Getting your startup off the ground is only half the battle. The next major hurdle will be working out how to fund the next stage of growth.

Many startups ponder the possibility of turning to crowdfunding, as this new-age style of funding becomes increasingly viable. Online crowdfunding – raising smaller amounts from multiple backers – makes it easy for entrepreneurs to test their product with a large audience. Changes to Federal Government laws has also made crowdfunding more viable and opened up new opportunities for entrepreneurs to fund their startups. But success is by no means guaranteed.

It worked for mobile payments and transportation network startup Ingogo, which raised $12 million in funding, $4.2 million of which came from equity crowdfunding platform VentureCrowd. It’s proof of what can be achieved via crowdfunding. 

But if your crowdfunding venture isn’t successful, you’re probably going to head to your bank to see if you’re eligible for a credit facility or business overdraft. 

If you’ve got a decent credit history, credit cards are an easy way to get access to borrowed funds. The other bonus is that credit card applications are processed a lot faster, and usually offer 30 days of free credit. Bear in mind that the lender will insist that the credit facility is in your personal name, not the name of your fledgling business. 

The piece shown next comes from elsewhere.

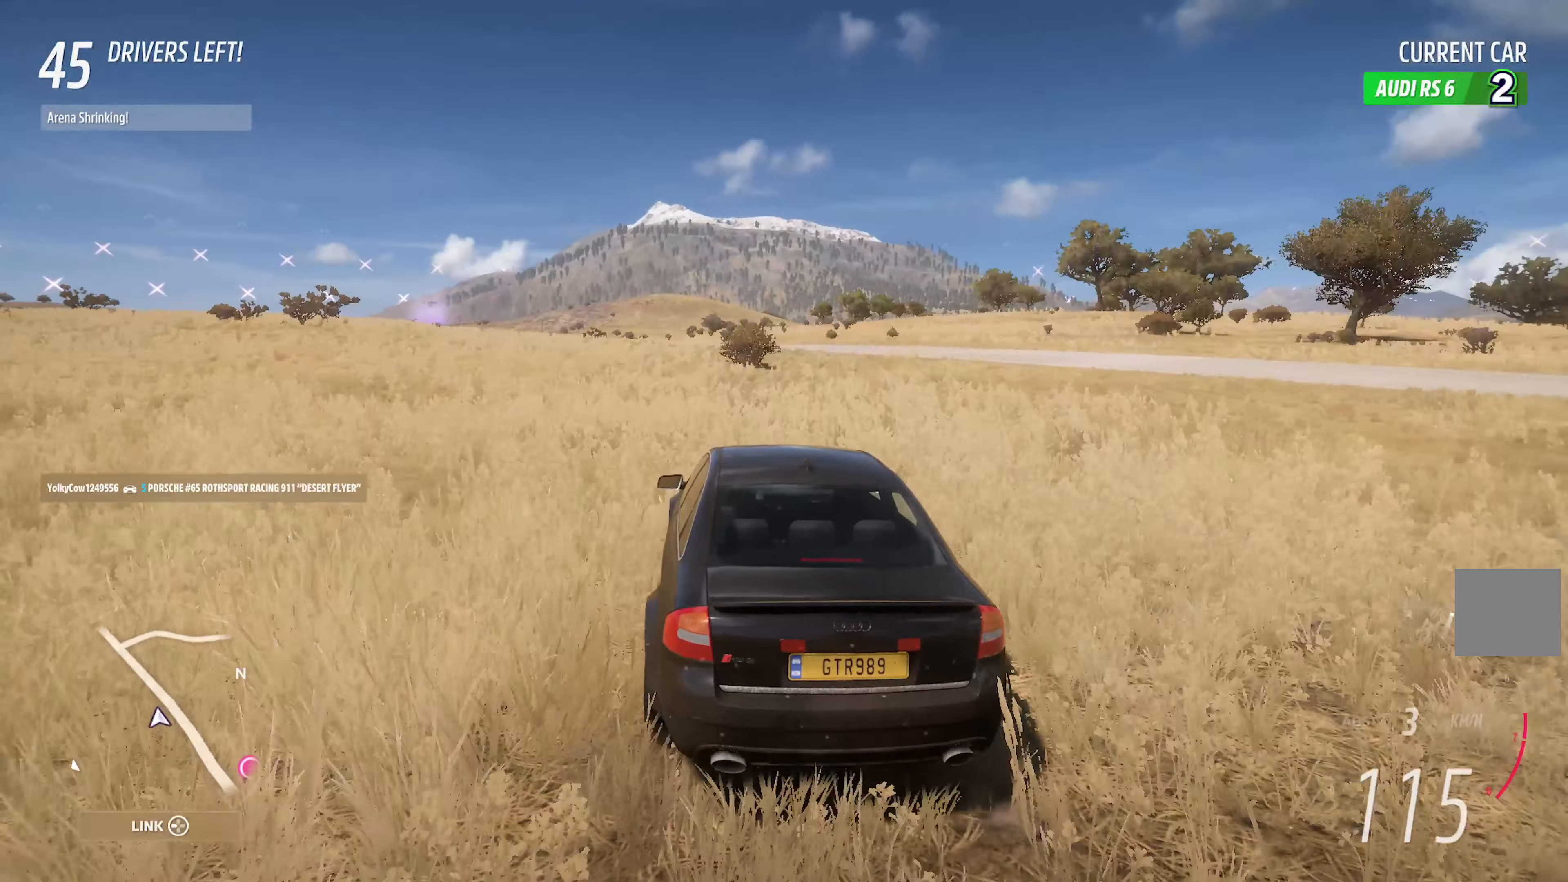
{"dt_ms": 500, "buttons": ["A"], "left_stick": "left", "right_stick": "center", "events": [[83, "left_stick", "left"], [317, "left_stick", "center"], [483, "left_stick", "left"]]}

The downside of a credit card if that you’ll be paying an interest rate of between 14 and 20 per cent, depending on the specials being offered by lenders at the time. 

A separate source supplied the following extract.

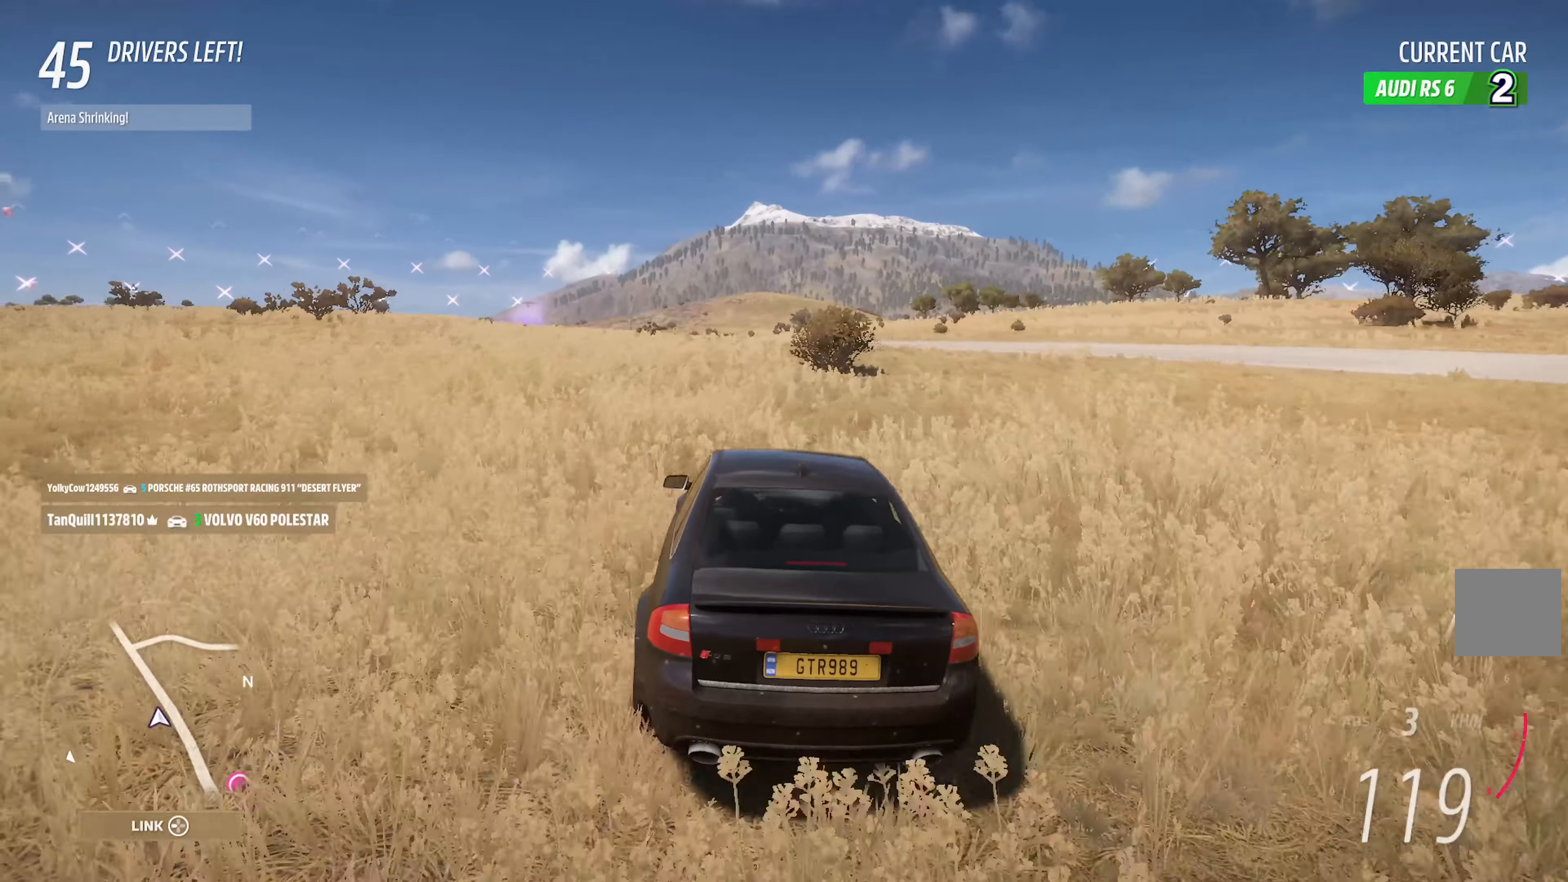
{"dt_ms": 500, "buttons": ["A", "L1"], "left_stick": "center", "right_stick": "center", "events": [[250, "left_stick", "center"], [283, "L1", "down"]]}
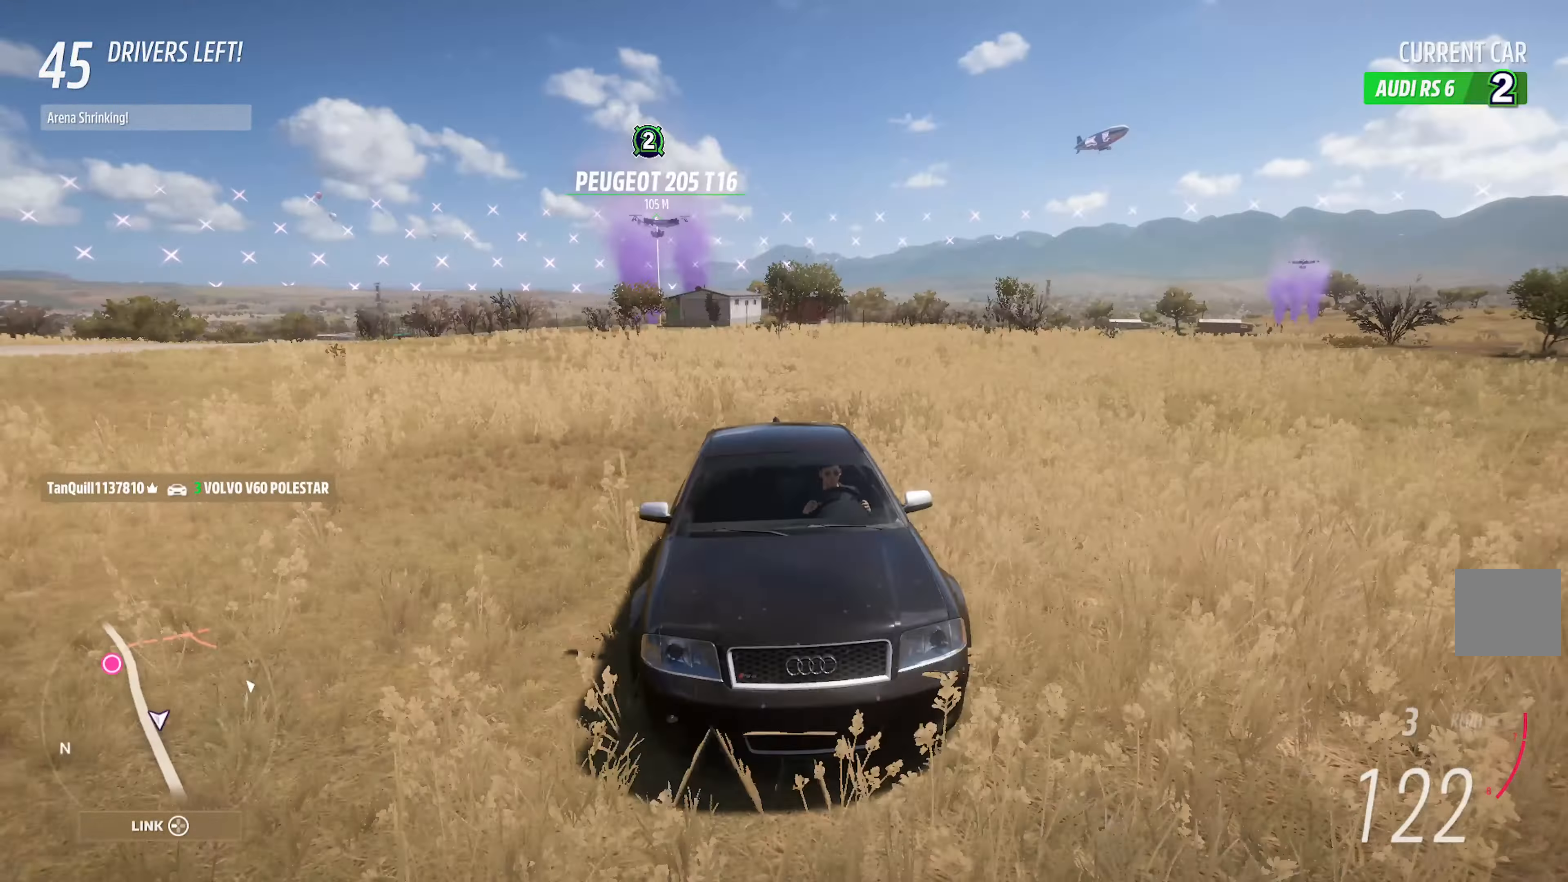
{"dt_ms": 500, "buttons": ["A", "L1"], "left_stick": "center", "right_stick": "center", "events": [[50, "left_stick", "left"], [217, "left_stick", "center"]]}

A business overdraft, on the other hand, can be handy because they offer a flexible source of short-term cash, which can be ideal for managing unexpected costs and fluctuating cash flows through that treacherous first year.

Bear in mind, though, that business overdrafts are not easy to come by. Your lender will want to see a rigorous business plan and budget, which can be expensive and time-intensive to prepare

Alternatively, you could opt for a personal loan or business loan. 

A personal loan could be the right choice if you’re a sole trader, though if you’re set up as a company, a business loan could be a better option. When assessing your eligibility for either loan, the lender will consider your employment history, savings track record and earnings. 

No matter how confident you are that your startup is the next big thing, don’t ever stake a house or car on your big idea, and don’t ever borrow more than you can afford to lose.